Good-bye Yellow Brick Road

Houstonian James Doyle helps reclaim a neglected Broadway version of The Wizard of Oz that predates the MGM musical by 37 years

As a child, James Doyle knew more about Oz than Judy Garland's Dorothy ever did. After watching her 1939 MGM classic for the first time, he began to explore the 40-volume Oz book series, which ventured far beyond the familiar confines of Munchkinland and the Emerald City with tales of the Tik-Tok Man, the Patchwork Girl, Princess Ozma and other fantastical beings. Yet none of his readings prepared him for what he encountered in 1973.

At the time, he was a high school junior in Santa Ana, California. He was at home, in the living room, practicing the first violin part for a school production of The Wizard of Oz. The windows were open, as was usual for a balmy Southern California afternoon. He was working on the entrance music of Glenda, the Good Witch, when his next-door neighbor spoke up from the yard between their houses.

"What are you playing?" Felice Louria asked, in her abrupt, bluntly honest style, which endeared the Brooklyn retiree to Doyle. "It sounds like the damned souls in hell."

James Doyle: Compared to that of some modern Broadway shows, the original music from The Wizard of Oz "kicks ass."
Steve Lowry
James Doyle: Compared to that of some modern Broadway shows, the original music from The Wizard of Oz "kicks ass."

Doyle went outside and told her what he was practicing. She joined him on the front porch.

"Oh, yeah, The Wizard of Oz," she said, with a note of recognition. "Montgomery and Stone," she added knowingly, as if the names spoke for themselves.

"Who?" Doyle asked.

"You don't know?" she replied. They were, she said, the song-and-dance team that had played the Tin Woodsman and the Scarecrow in The Wizard of Oz: A Musical Extravaganza in Three Acts, a huge Broadway show at the beginning of the 20th century. She'd seen it several times as a child.

The revelation played right into what Doyle would later call his "other version" fascination: When he learns that a variant of something exists, he wants to know more about it. Felice was happy to indulge the compulsion. She broke into a few bars of the musical's hit song. "Hurrah for Baffin's Bay" she sang, attempting a little dance, as well as a woman in her eighties could.

She described how the Scarecrow worked on the Tin Man to bring him back to life. Every time the Scarecrow loosened a joint, the Tin Man's ax would come down with a whack! With each whack, the Scarecrow would somersault two or three times across the stage. She remembered the audience howling when the Scarecrow quipped, "Some of these tough joints need to be closed down."

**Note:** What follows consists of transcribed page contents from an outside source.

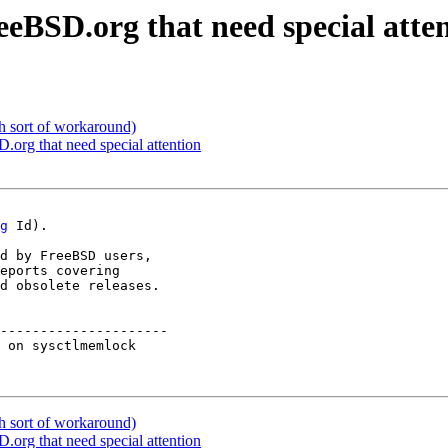
eeBSD.org that need special atte
h sort of workaround)
D.org that need special attention
g
 Id).

d by FreeBSD users,

eports covering

d obsolete releases.

---------------------

 on sysctlmemlock    

h sort of workaround)
D.org that need special attention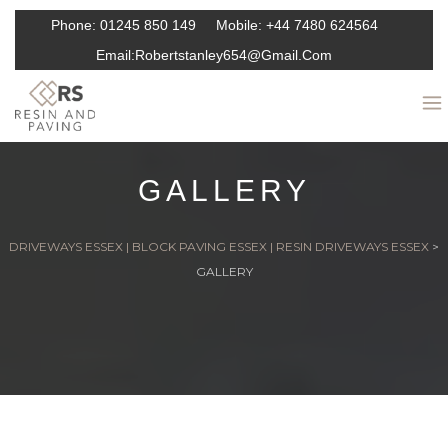
Phone:
01245 850 149
Mobile:
+44 7480 624564
Email:
Robertstanley654@gmail.com
GALLERY
DRIVEWAYS ESSEX | BLOCK PAVING ESSEX | RESIN DRIVEWAYS ESSEX
>
GALLERY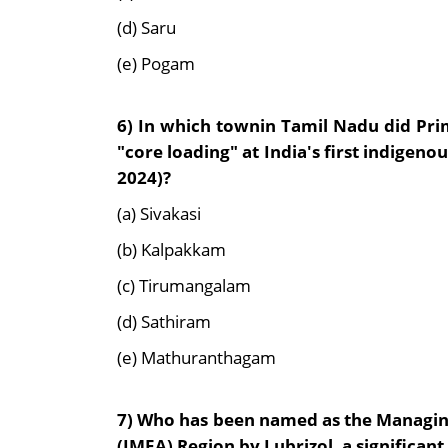
(d) Saru
(e) Pogam
6)
In which townin Tamil Nadu did Pri
"core loading" at India's first indigen
2024)?
(a) Sivakasi
(b) Kalpakkam
(c) Tirumangalam
(d) Sathiram
(e) Mathuranthagam
7)
Who has been named as the Managing 
(IMEA) Region by Lubrizol, a significant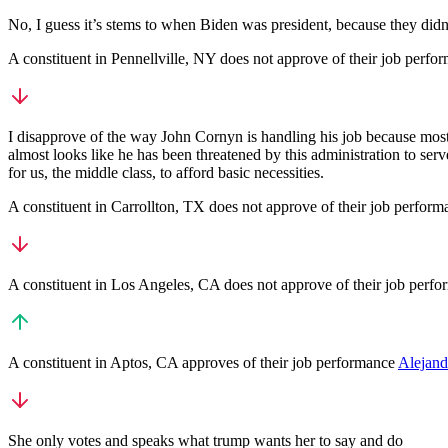
No, I guess it’s stems to when Biden was president, because they didn’
A
constituent
in
Pennellville
,
NY
does not approve
of their job perfo
I disapprove of the way John Cornyn is handling his job because most o
almost looks like he has been threatened by this administration to serve
for us, the middle class, to afford basic necessities.
A
constituent
in
Carrollton
,
TX
does not approve
of their job perfor
A
constituent
in
Los Angeles
,
CA
does not approve
of their job perf
A
constituent
in
Aptos
,
CA
approves
of their job performance
Alejand
She only votes and speaks what trump wants her to say and do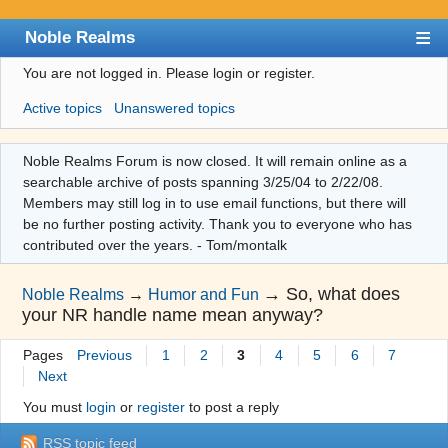
Noble Realms
You are not logged in.
Please login or register.
Index
Active topics
Unanswered topics
User list
Search
Noble Realms Forum is now closed. It will remain online as a
searchable archive of posts spanning 3/25/04 to 2/22/08.
Register
Members may still log in to use email functions, but there will
Login
be no further posting activity. Thank you to everyone who has
contributed over the years. - Tom/montalk
→
So, what does
Noble Realms
→
Humor and Fun
your NR handle name mean anyway?
Pages
Previous
1
2
3
4
5
6
7
Next
You must
login
or
register
to post a reply
RSS topic feed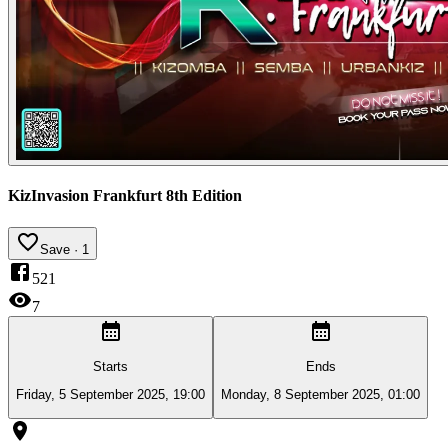
KizInvasion Frankfurt 8th Edition
Save
· 1
521
7
Starts
Ends
Friday, 5 September 2025, 19:00
Monday, 8 September 2025, 01:00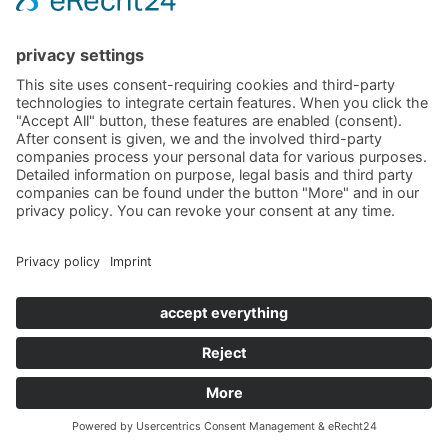
Im Saareckpark
66693 Mettlach
Germany
Phone +49 (0) 6864 811711
Telefax +49 (0) 6864 2281
schloss.saareck@villeroy-boch.com
CONTACT US
SITE NOTICE
DATA
PROTECTION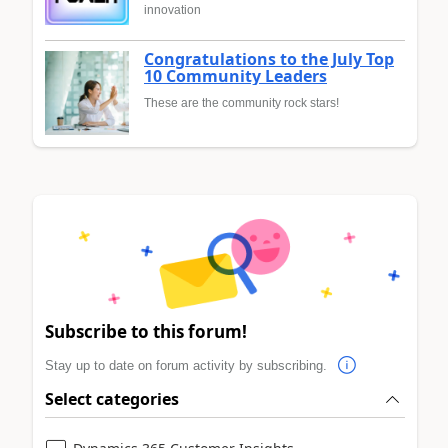
innovation
Congratulations to the July Top
10 Community Leaders
These are the community rock stars!
Subscribe to this forum!
Stay up to date on forum activity by subscribing.
Select categories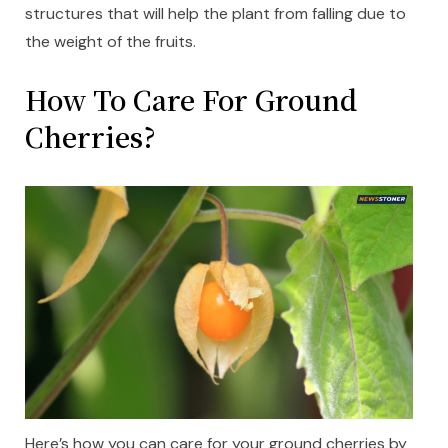
structures that will help the plant from falling due to
the weight of the fruits.
How To Care For Ground
Cherries?
Here’s how you can care for your ground cherries by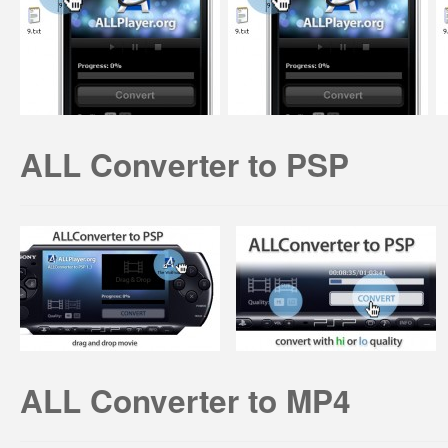
ALL Converter to PSP
ALL Converter to MP4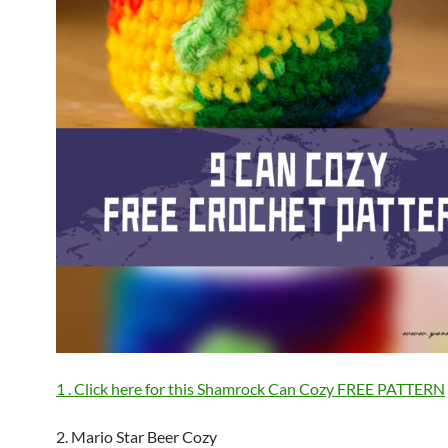
1 . Click here for this Shamrock Can Cozy FREE PATTERN
2. Mario Star Beer Cozy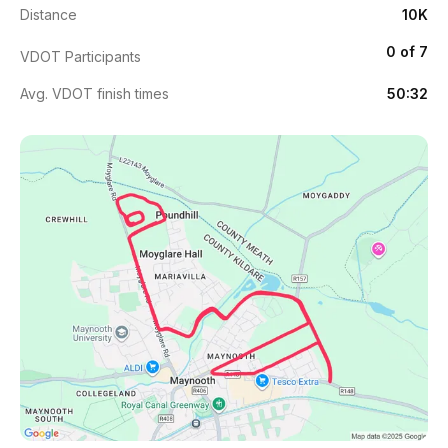
Distance
10K
0 of 7
VDOT Participants
Avg. VDOT finish times
50:32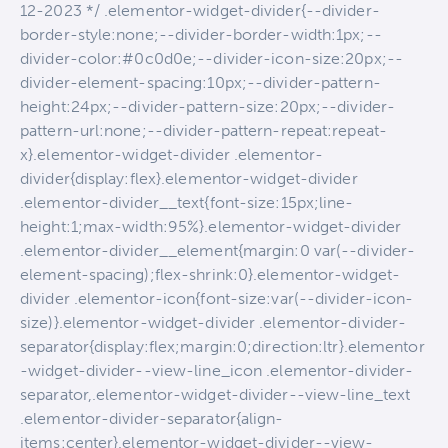
12-2023 */ .elementor-widget-divider{--divider-
border-style:none;--divider-border-width:1px;--
divider-color:#0c0d0e;--divider-icon-size:20px;--
divider-element-spacing:10px;--divider-pattern-
height:24px;--divider-pattern-size:20px;--divider-
pattern-url:none;--divider-pattern-repeat:repeat-
x}.elementor-widget-divider .elementor-
divider{display:flex}.elementor-widget-divider
.elementor-divider__text{font-size:15px;line-
height:1;max-width:95%}.elementor-widget-divider
.elementor-divider__element{margin:0 var(--divider-
element-spacing);flex-shrink:0}.elementor-widget-
divider .elementor-icon{font-size:var(--divider-icon-
size)}.elementor-widget-divider .elementor-divider-
separator{display:flex;margin:0;direction:ltr}.elementor
-widget-divider--view-line_icon .elementor-divider-
separator,.elementor-widget-divider--view-line_text
.elementor-divider-separator{align-
items:center}.elementor-widget-divider--view-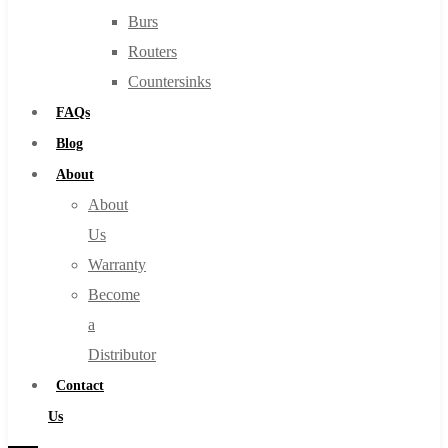
Burs
Routers
Countersinks
FAQs
Blog
About
About
Us
Warranty
Become
a
Distributor
Contact
Us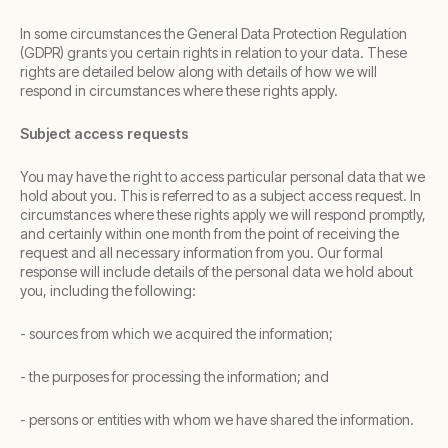
In some circumstances the General Data Protection Regulation
(GDPR) grants you certain rights in relation to your data. These
rights are detailed below along with details of how we will
respond in circumstances where these rights apply.
Subject access requests
You may have the right to access particular personal data that we
hold about you. This is referred to as a subject access request. In
circumstances where these rights apply we will respond promptly,
and certainly within one month from the point of receiving the
request and all necessary information from you. Our formal
response will include details of the personal data we hold about
you, including the following:
- sources from which we acquired the information;
- the purposes for processing the information; and
- persons or entities with whom we have shared the information.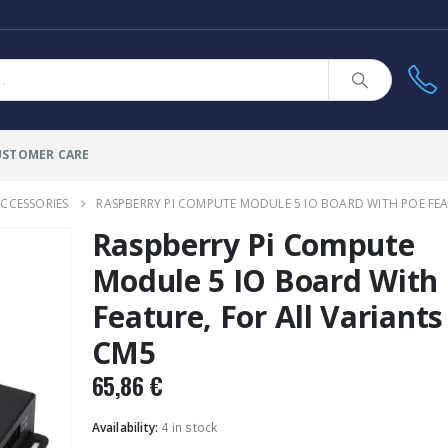
USTOMER CARE
CCESSORIES
RASPBERRY PI COMPUTE MODULE 5 IO BOARD WITH POE FEA
Raspberry Pi Compute
Module 5 IO Board With
Feature, For All Variants
CM5
65,86
€
Availability:
4 in stock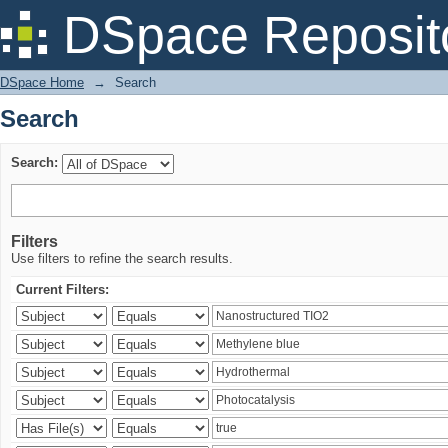
Search
DSpace Reposit
DSpace Home
→
Search
Search
Search:
Filters
Use filters to refine the search results.
Current Filters: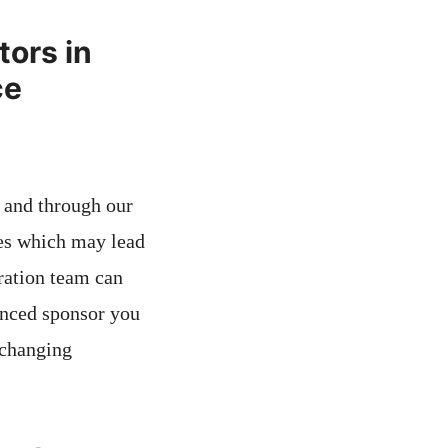
tors in
ce
s and through our
es which may lead
ration team can
cenced sponsor you
-changing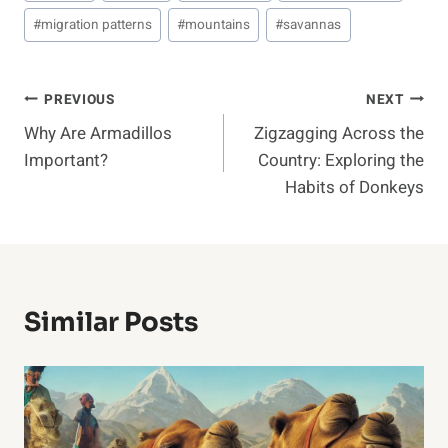
#
migration patterns
#
mountains
#
savannas
Post
PREVIOUS
NEXT
Why Are Armadillos
Zigzagging Across the
Navigation
Important?
Country: Exploring the
Habits of Donkeys
Similar Posts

The production's crown jewel, she told Doyle, was its cyclone. The show began with the twister off in the distance and everyone on stage running away. Things appeared to blow through the air as a magic lantern projected one slide after another onto a sheet of gauze. Behind it, a series of curtains opened to reveal the progress of the cyclone, working its path of destruction. When it died down, the lights faded to blue and Munchkinland rolled onto the stage, piece by piece, as if by magic.

"I want to know about the show," Doyle thought, when he went back to practicing a half hour or so later. "I want to hear the music."

That conversation would send Doyle on a 25-year odyssey to piece together a musical that was the Cats of its generation -- but one whose form had fallen out of fashion long before Garland's film became the definitive version of the Wizard of Oz story.

Those who know The Wizard of Oz only from the MGM film would find the first theatrical production as foreign as Dorothy found Munchkinland. Sure, both interpretations feature a Kansas girl who joins up with a scarecrow, a tin man and a lion to pay a visit to the wizard. But that's where the similarities end. In the theater version, there are no flying monkeys or lollipop-wielding Munchkins, no yellow brick road and no Wicked Witch of the West. And Toto, too, is missing. Instead, Dorothy travels with a pantomime cow named Imogene, a capitulation to the difficulties of working with a live animal on stage.

Dorothy also has a love interest, Sir Dashemoff Daily, the poet laureate of Oz (played by a woman), who decides, sight unseen, to woo the girl whose house has crushed the Wicked Witch. But before Dorothy speaks her first line, two other plots begin to unspool: Cynthia Cynch, a self-professed "lady lunatic," has been driven mad by the disappearance of her love, Nick Chopper, and looks for him by asking every man she encounters -- in a bizarre swipe from Cinderella -- to play her sweetheart's piccolo. And the same tornado that sweeps Dorothy into Oz also blows in a Topeka waitress named Tryxie Trifle and her boyfriend, a streetcar motorman who happens to be Oz's exiled King Pastoria II. The king wants his crown back.

Periodically the Scarecrow and the Tin Man wander on stage to interrupt the action with egregious puns -- "I'm a soldered but wiser man," says the latter -- and irrelevant topical political humor. (None the equal in this production, the Lion is relegated to a bit part.) The pair even occasions the appearance of a chorus of cooks and waitresses, which exists for the sole purpose of leading into a song about a pie.